Well we finally decided to invest in a tv/dvd player. Our motorhome (adria twin) already has a 15mm mounting board fitted to the shower wall (which if like the other cupboards etc is also 15mm). 

Now, the mounting bracket that I have purchased has massive M6 x 65 mounting screws which obviously if I used would go through the mounting board, the wall, the shower wall covering and the mirror on the other side 8O 

The bracket is designed to take a tv up to 15kgs in weight, whereas the one that I have is 4kg. 

So, basically, in others experience, would I be ok using shorter mounting screws? The tv won't be left on the bracket while travelling.

Thanks for your help.


----------



## MikeCo (Jan 26, 2008)

I fitted mine to the 18mm lightweight board with a couple of screws and the tv is left on but secured with a bungee.
I will say that the first screws I used came through into the shower/toilet room and I was going to leave them to hang towels on.
:lol: 
I have now put shorter screws in.

Mike


----------



## gaspode (May 9, 2005)

TV mounts are rated for static loads, not dynamic as experienced in a vehicle so the 15kg rating is inapplicable to the useage intended. Your 4kg TV will certainly exert loads much greater than 15kg whilst carrying a 4kg TV when your van hits a pothole or is involved in a minor collision.

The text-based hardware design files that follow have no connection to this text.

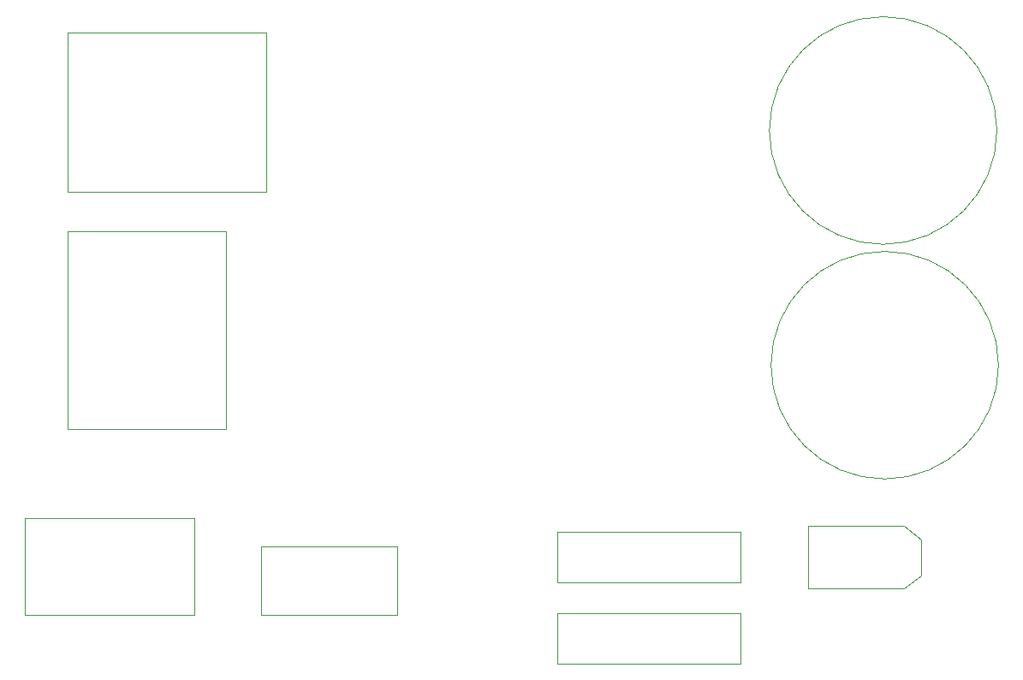
<source format=gbr>
%TF.GenerationSoftware,KiCad,Pcbnew,8.0.7-8.0.7-0~ubuntu20.04.1*%
%TF.CreationDate,2024-12-27T01:05:19+01:00*%
%TF.ProjectId,pcb_power,7063625f-706f-4776-9572-2e6b69636164,1.0.0*%
%TF.SameCoordinates,Original*%
%TF.FileFunction,Other,User*%
%FSLAX46Y46*%
G04 Gerber Fmt 4.6, Leading zero omitted, Abs format (unit mm)*
G04 Created by KiCad (PCBNEW 8.0.7-8.0.7-0~ubuntu20.04.1) date 2024-12-27 01:05:19*
%MOMM*%
%LPD*%
G01*
G04 APERTURE LIST*
%ADD10C,0.050000*%
G04 APERTURE END LIST*
D10*
%TO.C,R40*%
X110630000Y-88000000D02*
X110630000Y-93000000D01*
X110630000Y-93000000D02*
X128770000Y-93000000D01*
X128770000Y-88000000D02*
X110630000Y-88000000D01*
X128770000Y-93000000D02*
X128770000Y-88000000D01*
%TO.C,C31*%
X154092169Y-40300000D02*
G75*
G02*
X131592169Y-40300000I-11250000J0D01*
G01*
X131592169Y-40300000D02*
G75*
G02*
X154092169Y-40300000I11250000J0D01*
G01*
%TO.C,K20*%
X62200000Y-46350000D02*
X62200000Y-30650000D01*
X62200000Y-46350000D02*
X81800000Y-46350000D01*
X81800000Y-30650000D02*
X62200000Y-30650000D01*
X81800000Y-30650000D02*
X81800000Y-46350000D01*
%TO.C,K21*%
X62150000Y-50250000D02*
X62150000Y-69850000D01*
X62150000Y-50250000D02*
X77850000Y-50250000D01*
X77850000Y-69850000D02*
X62150000Y-69850000D01*
X77850000Y-69850000D02*
X77850000Y-50250000D01*
%TO.C,J10*%
X81350000Y-81450000D02*
X81350000Y-88200000D01*
X81350000Y-88200000D02*
X94750000Y-88200000D01*
X94750000Y-81450000D02*
X81350000Y-81450000D01*
X94750000Y-88200000D02*
X94750000Y-81450000D01*
%TO.C,J12*%
X135400000Y-85600000D02*
X135400000Y-79400000D01*
X144900000Y-79400000D02*
X135400000Y-79400000D01*
X144900000Y-85600000D02*
X135400000Y-85600000D01*
X146600000Y-80700000D02*
X144900000Y-79400000D01*
X146600000Y-84300000D02*
X144900000Y-85600000D01*
X146600000Y-84300000D02*
X146600000Y-80700000D01*
%TO.C,C30*%
X154250000Y-63500000D02*
G75*
G02*
X131750000Y-63500000I-11250000J0D01*
G01*
X131750000Y-63500000D02*
G75*
G02*
X154250000Y-63500000I11250000J0D01*
G01*
%TO.C,R41*%
X110630000Y-80000000D02*
X110630000Y-85000000D01*
X110630000Y-85000000D02*
X128770000Y-85000000D01*
X128770000Y-80000000D02*
X110630000Y-80000000D01*
X128770000Y-85000000D02*
X128770000Y-80000000D01*
%TO.C,J11*%
X57932500Y-78650000D02*
X57932500Y-88150000D01*
X57932500Y-88150000D02*
X74712500Y-88150000D01*
X74712500Y-78650000D02*
X57932500Y-78650000D01*
X74712500Y-88150000D02*
X74712500Y-78650000D01*
%TD*%
M02*

</source>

For this reason you need to use a "belt and braces" approach to the fixing screws (which are always a weak spot anyway). Personally I always look to use machine screws and nuts with a backing plate on the other side of the fixing surface to spread the load. Don't forget that a 4kg TV will be a lethal missile in the event of a crash and you won't want it hitting the back of your head. Holding it back with straps when travelling would also help although I wouldn't recommend bungees as they'll just stretch.

If you can't provide a secure fixing, consider removing the TV from the mount when travelling.


----------



## whenIretire (Mar 16, 2012)

Hi Gaspode,

Thanks for replying, but I think you missed the line in my OP where I've stated that the TV won't be left on the bracket while travelling


----------



## chermic (Feb 15, 2013)

We never travel with our TV on its mount due to the stresses that are put on the screws and bracket arm. It travels in an underseat locker that is really easy to get to. :roll:


----------



## valphil (Sep 5, 2012)

replaced the screws with nuts and bolts and a small back plate , works ok for me . although as you say you will have a problem with the mirror , so not that helpful I,m afraid ....Phil


----------